Die Erwartungen, Erfahrungen und Vorstellungswelten der historischen Akteure – die „Kronzeugen“ dieses Textes von Kessler über Kollwitz zu Troeltsch und Wolff dienten als punktuelle Belege – besaßen historische Prägekraft. Es war eben mit den Worten des großen Bielefelder Begriffshistorikers Reinhart Koselleck zunächst die „vergangene Zukunft“ der damaligen Zeitgenossen.79 Jene Zeitspanne, als in Deutschland Revolution war, präsentiert sich dann als eine Phase aufregender, ungewisser Entwicklung, die auch Paradoxien zu erfassen vermag, wie sie sich etwa im Verhältnis zwischen Alltagswelt und politischer Gewalt auftaten.

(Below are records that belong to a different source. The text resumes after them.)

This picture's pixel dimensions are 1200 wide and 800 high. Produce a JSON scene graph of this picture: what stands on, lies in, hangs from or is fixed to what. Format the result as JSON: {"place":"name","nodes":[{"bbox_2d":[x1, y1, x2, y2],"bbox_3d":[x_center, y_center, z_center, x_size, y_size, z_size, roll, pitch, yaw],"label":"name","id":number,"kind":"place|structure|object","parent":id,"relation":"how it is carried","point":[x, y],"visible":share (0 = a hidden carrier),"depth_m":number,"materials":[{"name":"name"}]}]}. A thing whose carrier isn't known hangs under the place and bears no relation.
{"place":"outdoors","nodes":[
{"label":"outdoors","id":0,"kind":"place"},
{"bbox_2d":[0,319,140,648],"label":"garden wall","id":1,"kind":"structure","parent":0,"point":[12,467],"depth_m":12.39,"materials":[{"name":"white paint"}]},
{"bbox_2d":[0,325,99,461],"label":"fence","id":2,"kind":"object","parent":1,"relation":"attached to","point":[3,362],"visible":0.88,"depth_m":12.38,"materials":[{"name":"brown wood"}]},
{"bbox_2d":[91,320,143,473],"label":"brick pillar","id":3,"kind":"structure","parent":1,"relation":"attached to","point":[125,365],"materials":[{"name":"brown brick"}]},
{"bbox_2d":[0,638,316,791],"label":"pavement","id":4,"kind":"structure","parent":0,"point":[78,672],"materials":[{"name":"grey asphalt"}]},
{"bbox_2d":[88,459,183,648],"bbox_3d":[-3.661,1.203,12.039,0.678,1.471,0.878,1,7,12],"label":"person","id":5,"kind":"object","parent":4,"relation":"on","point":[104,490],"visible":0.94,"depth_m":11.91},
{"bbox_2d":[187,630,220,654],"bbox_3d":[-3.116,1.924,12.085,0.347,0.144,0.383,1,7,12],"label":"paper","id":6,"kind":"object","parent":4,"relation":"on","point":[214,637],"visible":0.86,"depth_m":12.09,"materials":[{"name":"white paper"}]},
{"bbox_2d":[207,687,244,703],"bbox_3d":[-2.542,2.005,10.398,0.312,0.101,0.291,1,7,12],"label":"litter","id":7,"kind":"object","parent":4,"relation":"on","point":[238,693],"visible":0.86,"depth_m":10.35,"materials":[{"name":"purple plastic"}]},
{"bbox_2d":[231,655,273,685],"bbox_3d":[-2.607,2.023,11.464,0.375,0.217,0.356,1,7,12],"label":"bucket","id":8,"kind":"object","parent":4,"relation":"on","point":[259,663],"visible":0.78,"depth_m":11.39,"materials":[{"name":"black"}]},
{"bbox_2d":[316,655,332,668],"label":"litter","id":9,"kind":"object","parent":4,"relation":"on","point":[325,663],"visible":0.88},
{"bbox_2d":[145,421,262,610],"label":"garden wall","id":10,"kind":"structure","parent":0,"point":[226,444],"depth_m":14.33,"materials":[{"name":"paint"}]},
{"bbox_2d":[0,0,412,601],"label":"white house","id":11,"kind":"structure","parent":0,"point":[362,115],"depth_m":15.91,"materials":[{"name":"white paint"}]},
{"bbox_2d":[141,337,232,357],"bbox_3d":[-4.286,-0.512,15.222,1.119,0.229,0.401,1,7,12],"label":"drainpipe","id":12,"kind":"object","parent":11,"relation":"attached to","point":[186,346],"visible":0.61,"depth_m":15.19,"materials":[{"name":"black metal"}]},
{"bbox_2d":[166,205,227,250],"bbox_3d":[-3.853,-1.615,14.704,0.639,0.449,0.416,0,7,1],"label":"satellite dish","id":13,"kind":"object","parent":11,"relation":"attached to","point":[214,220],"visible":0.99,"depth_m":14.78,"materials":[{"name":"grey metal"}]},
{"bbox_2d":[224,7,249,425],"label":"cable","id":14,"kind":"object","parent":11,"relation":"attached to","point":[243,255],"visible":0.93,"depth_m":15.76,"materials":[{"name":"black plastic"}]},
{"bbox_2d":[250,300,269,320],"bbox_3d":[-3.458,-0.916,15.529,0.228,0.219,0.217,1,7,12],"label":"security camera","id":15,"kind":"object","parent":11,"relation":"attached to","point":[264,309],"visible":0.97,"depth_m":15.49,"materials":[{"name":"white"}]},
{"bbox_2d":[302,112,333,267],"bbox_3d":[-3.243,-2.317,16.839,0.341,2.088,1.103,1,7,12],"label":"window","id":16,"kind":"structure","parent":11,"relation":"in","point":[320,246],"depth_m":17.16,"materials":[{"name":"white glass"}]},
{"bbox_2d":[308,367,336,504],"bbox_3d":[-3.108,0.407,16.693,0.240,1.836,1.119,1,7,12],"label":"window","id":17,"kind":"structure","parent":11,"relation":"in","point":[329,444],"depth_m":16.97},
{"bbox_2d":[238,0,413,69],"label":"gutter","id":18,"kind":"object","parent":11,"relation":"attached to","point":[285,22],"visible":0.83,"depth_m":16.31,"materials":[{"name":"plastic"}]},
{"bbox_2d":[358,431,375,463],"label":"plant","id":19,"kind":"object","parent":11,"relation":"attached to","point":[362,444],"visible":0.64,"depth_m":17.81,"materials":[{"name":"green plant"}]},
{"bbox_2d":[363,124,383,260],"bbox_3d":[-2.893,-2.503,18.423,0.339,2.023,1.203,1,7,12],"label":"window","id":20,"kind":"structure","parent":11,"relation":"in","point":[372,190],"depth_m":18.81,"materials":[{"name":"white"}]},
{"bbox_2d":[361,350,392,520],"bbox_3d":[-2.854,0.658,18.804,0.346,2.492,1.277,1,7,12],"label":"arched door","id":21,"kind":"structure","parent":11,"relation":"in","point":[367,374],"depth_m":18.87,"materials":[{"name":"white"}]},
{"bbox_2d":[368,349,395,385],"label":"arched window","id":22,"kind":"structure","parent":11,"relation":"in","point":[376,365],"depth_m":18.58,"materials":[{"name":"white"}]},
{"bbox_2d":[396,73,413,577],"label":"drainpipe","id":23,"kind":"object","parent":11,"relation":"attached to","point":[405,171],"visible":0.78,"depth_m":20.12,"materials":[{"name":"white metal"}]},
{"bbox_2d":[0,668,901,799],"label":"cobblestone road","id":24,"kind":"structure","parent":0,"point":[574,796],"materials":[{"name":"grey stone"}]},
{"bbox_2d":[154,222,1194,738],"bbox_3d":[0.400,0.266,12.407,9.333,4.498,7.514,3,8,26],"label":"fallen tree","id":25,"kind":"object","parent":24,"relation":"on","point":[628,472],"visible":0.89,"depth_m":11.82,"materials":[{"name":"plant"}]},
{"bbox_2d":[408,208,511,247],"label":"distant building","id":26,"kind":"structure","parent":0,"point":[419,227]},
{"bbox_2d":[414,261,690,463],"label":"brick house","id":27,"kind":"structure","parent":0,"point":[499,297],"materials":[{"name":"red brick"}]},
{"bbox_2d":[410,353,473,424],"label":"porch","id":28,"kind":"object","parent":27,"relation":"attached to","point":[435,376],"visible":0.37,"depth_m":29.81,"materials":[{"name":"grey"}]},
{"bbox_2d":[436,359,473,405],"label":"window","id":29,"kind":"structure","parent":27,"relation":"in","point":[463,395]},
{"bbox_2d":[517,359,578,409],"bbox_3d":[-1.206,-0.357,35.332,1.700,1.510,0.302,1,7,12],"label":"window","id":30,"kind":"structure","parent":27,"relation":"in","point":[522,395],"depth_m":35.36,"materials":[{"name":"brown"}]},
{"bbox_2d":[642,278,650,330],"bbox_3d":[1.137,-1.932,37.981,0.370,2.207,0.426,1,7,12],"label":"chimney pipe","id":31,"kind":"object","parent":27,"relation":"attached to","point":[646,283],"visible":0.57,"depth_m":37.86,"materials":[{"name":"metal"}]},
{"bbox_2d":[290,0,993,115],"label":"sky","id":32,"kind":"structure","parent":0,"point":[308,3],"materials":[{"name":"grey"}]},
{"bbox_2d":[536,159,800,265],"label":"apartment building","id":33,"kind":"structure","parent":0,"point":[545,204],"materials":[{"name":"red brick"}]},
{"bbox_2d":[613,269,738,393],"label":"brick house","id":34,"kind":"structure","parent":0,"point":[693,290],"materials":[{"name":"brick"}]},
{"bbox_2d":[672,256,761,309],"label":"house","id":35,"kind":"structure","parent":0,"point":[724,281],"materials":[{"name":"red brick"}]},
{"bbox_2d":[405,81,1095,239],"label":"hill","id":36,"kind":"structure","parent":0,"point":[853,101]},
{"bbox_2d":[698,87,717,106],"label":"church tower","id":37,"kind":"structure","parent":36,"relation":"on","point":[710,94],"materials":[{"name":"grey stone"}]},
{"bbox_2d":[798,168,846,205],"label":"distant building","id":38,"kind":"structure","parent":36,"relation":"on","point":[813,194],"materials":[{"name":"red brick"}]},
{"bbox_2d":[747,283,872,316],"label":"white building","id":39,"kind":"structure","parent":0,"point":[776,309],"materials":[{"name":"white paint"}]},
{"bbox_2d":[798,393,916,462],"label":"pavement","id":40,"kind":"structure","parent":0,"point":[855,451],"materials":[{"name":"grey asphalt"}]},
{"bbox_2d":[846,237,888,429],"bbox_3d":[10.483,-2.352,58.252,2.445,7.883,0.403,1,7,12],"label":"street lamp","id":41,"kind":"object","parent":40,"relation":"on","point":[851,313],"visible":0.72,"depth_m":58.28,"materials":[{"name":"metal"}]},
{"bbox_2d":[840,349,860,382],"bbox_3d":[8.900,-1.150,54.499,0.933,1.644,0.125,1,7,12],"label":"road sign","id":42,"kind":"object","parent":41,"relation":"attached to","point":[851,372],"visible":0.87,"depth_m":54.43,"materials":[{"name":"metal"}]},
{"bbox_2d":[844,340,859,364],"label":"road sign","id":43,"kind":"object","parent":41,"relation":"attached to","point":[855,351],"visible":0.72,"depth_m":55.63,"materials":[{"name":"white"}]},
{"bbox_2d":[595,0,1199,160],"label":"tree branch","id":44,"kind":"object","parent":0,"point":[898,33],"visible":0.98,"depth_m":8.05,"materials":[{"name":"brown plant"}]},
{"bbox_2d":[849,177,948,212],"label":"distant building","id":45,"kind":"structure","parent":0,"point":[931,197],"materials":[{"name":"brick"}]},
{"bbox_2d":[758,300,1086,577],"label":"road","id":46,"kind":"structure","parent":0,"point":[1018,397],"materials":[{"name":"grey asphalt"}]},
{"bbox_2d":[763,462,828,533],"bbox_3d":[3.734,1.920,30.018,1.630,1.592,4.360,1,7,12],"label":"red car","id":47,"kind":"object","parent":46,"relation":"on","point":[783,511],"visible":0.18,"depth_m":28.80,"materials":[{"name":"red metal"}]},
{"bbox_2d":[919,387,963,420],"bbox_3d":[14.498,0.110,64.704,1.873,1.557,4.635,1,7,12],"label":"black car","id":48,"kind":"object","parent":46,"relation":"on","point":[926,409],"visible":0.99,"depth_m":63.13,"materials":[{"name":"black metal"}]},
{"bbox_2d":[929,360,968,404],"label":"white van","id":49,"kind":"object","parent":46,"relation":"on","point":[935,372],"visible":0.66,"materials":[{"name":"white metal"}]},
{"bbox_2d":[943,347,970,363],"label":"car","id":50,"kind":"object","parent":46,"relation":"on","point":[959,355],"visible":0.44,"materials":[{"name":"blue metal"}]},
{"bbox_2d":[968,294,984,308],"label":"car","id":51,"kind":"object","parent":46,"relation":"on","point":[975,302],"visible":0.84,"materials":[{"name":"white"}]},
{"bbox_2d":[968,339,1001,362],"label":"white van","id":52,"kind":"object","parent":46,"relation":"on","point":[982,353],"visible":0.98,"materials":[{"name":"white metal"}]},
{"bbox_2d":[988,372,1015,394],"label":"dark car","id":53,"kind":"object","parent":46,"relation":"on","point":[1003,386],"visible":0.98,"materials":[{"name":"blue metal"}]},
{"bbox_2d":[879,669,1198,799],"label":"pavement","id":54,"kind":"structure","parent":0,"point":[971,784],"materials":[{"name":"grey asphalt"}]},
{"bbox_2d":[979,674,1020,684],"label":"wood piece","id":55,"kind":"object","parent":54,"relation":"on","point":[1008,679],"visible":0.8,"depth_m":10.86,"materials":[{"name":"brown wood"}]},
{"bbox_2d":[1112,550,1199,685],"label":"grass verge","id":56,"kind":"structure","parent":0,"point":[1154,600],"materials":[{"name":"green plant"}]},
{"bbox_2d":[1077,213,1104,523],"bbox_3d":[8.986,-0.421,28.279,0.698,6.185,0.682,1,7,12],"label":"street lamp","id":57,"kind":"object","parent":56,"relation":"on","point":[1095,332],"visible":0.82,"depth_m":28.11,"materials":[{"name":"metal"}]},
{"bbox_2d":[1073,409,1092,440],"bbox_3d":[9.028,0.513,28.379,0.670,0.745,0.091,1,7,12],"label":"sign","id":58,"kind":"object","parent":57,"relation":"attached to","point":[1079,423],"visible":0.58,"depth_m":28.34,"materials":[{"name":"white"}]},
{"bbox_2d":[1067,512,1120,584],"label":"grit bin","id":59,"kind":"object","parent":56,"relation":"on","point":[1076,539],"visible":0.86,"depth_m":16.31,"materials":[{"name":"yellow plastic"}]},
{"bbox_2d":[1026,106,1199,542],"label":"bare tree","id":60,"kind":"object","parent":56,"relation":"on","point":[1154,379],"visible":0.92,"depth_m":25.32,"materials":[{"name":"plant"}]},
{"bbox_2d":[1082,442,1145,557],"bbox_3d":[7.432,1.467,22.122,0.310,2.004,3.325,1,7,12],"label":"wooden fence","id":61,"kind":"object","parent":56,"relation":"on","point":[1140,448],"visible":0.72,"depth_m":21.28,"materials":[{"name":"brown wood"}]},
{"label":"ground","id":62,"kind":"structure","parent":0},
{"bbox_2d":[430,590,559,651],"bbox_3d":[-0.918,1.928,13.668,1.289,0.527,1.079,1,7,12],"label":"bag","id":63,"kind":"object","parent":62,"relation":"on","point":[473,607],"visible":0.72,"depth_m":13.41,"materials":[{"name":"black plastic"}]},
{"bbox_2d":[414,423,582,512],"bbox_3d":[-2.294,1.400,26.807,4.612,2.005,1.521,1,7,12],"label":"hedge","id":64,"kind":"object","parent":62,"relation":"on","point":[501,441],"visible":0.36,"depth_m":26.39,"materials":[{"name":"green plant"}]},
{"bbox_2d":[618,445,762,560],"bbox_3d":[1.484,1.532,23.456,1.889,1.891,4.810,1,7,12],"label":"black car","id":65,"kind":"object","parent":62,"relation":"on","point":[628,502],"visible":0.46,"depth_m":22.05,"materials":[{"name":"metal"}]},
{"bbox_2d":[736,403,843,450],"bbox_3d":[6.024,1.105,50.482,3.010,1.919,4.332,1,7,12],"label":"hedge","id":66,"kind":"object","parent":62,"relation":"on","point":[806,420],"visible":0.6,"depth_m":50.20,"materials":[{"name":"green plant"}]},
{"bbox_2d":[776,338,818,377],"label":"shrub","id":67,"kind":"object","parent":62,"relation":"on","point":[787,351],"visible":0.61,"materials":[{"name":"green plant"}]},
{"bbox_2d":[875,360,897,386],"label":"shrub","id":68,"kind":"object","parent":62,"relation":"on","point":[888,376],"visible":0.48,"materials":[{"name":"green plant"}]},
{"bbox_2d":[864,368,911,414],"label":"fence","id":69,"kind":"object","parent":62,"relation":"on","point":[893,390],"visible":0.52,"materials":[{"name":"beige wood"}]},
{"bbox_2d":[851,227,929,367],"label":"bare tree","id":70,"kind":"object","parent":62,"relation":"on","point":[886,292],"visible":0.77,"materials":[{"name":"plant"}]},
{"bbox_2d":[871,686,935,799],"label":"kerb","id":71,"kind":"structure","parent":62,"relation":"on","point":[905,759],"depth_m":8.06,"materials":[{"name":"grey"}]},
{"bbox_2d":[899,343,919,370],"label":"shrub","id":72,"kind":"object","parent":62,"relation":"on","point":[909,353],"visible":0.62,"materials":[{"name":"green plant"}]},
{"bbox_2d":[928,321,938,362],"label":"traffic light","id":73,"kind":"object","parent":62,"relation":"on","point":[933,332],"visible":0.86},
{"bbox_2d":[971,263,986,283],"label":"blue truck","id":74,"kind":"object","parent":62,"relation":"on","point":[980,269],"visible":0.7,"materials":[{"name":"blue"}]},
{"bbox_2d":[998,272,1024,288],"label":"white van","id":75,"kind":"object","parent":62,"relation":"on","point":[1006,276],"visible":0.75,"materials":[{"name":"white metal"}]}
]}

Nur kurze Zeit nach den Unruhen des Januars wunderte sich Troeltsch beispielsweise, mit wieviel Gleichmut das Berliner Großstadtleben trotz blutiger Kämpfe und omnipräsentem Gewehrfeuer voranschritt: Not und Unsicherheit herrschten, notierte er ein wenig konsterniert, und doch spielten die Theater unverdrossen weiter und wurde allerorten getanzt.80 Nur zwei Tage nach der Ermordung Luxemburgs und Liebknechts machte Harry Graf Kessler ganz ähnliche Beobachtungen. Er verglich Berlin, so ist seinem Tagebuch vom 17. Januar 1919 zu entnehmen, mit einem Elefanten, der mit dem Taschenmesser gestochen wurde, sich kurz schüttelte, um schließlich unbeeindruckt weiterzumarschieren.81

Die Revolution im Speziellen und Weimar im Allgemeinen nicht quasi-pathologisch zu untersuchen, sondern als offene historische Situation voller Lebendigkeit und Risiken gleichermaßen, die von den Zeitgenossen verlangte, Widersprüche und Widrigkeiten auszuhalten, könnte uns helfen in Zeiten, die selbst vom Gefühl neuer Krisenhaftigkeit gekennzeichnet sind. Das Zeitklima unserer Gegenwart kommt der Wiederentdeckung der Revolution von 1918/19 in jedem Fall zugute, sollte uns aber nicht dazu verführen, simple Analogien zu ziehen und allerorten Wiederholungsszenarien von Weimarer Verhältnissen zu erkennen.82

Unsere Aufmerksamkeit für 1918/19 als zentrale, zukunftsweisende Zäsur, die nicht nur im Schatten von 1914, 1917 und 1933 stehen sollte, mag dies indes nicht schmälern. Diese Jahreswende erlebte – ein letztes Mal in Troeltschs Worten – die „erste durchdringende Revolution großen Stils in Deutschland überhaupt,“83 weil mit ihr ungeachtet aller Mängel und Versäumnisse ein politischer Systemwechsel hin zu einer modernen demokratischen Staatsform vollzogen wurde. In der langen Perspektive signalisierte dieser – wie wir heute wissen – also eher einen Anfang als ein Ende.84 Um allerdings nicht zum Schluss in den Jubel eines überhöhten Demokratiebegründungsnarrativs zu verfallen, ist das erfahrungsgeschichtliche Korrektiv der Subjektivierung nochmals hochzuhalten. Dann entgehen wir der Gefahr, Geschichte vom Ziel her – ob des Scheiterns oder der Ankunft – zu schreiben. Der zeitgenössische Blick verkürzt die Sichtweite, hält die Geschichte offen und unruhig. Davon können nicht zuletzt auch wir berufsbedingt zur nachträglichen Besserwisserei neigenden Historiker einiges lernen.